泥縄式その後

west2692009-12-03

先日泥縄式の話をしたが、今日の一枚は泥そのもの。瓦の葺き土なのだ。宮光園に行くと、トラックの荷台に泥が乗っていた。これで屋根の瓦を葺く。最近ではというか、もう遥か以前から見かけなくなったが、かつては土葺きといって、瓦は土を使って屋根に固定していた。そんな風に教科書では習ったけど、実務でお目にかかったのは文化財に関るようになってからだった。
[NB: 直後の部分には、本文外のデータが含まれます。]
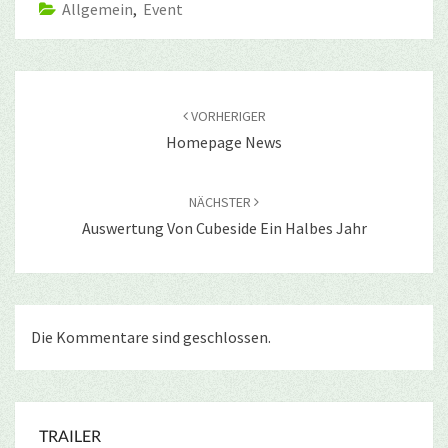
Allgemein
,
Event
Beitragsnavigation
VORHERIGER
Homepage News
NÄCHSTER
Auswertung Von Cubeside Ein Halbes Jahr
Die Kommentare sind geschlossen.
TRAILER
普通の住宅建築で見かけることは先ず無いだろうと思う。
さて、下地が多少デコボコしていても土の厚さで調整して屋根は平らに葺きあがると以前にも書いた記憶がある。
泥は乾けば硬いけれど、水であっけなく解けて流れる。そんな心もとない材料を使って瓦を固定する。さらに、瓦は泥を焼いたもの。茅葺きも杉皮葺きも板葺きも同じだが、本来的には水に弱いはずの素材を加工して、雨を防ぐ。そんなところも、伝統的な建築の面白いところだと思う。
水に弱いといってもこれで案外寿命も長い。瓦は40年、茅葺も40年、杉皮も20年以上使われている事例を知っている。板葺きはどの位なのか判らないないけど、見たところ10年くらいは平気に見える。因みにガルバリウム鋼板などの現代多く使われる材料の保障期間が10年という。意外に耐用年数に大きな差は無いのだ。
そんな訳で、下の写真は新旧の瓦を並べて葺いた所。左手前に見られる傷だらけの瓦がオリジナルの瓦。推定明治25年生まれ。こうやって泥と銅線で固定してゆく。向こう側に見える、色白でサラッとした方が今回復元した瓦。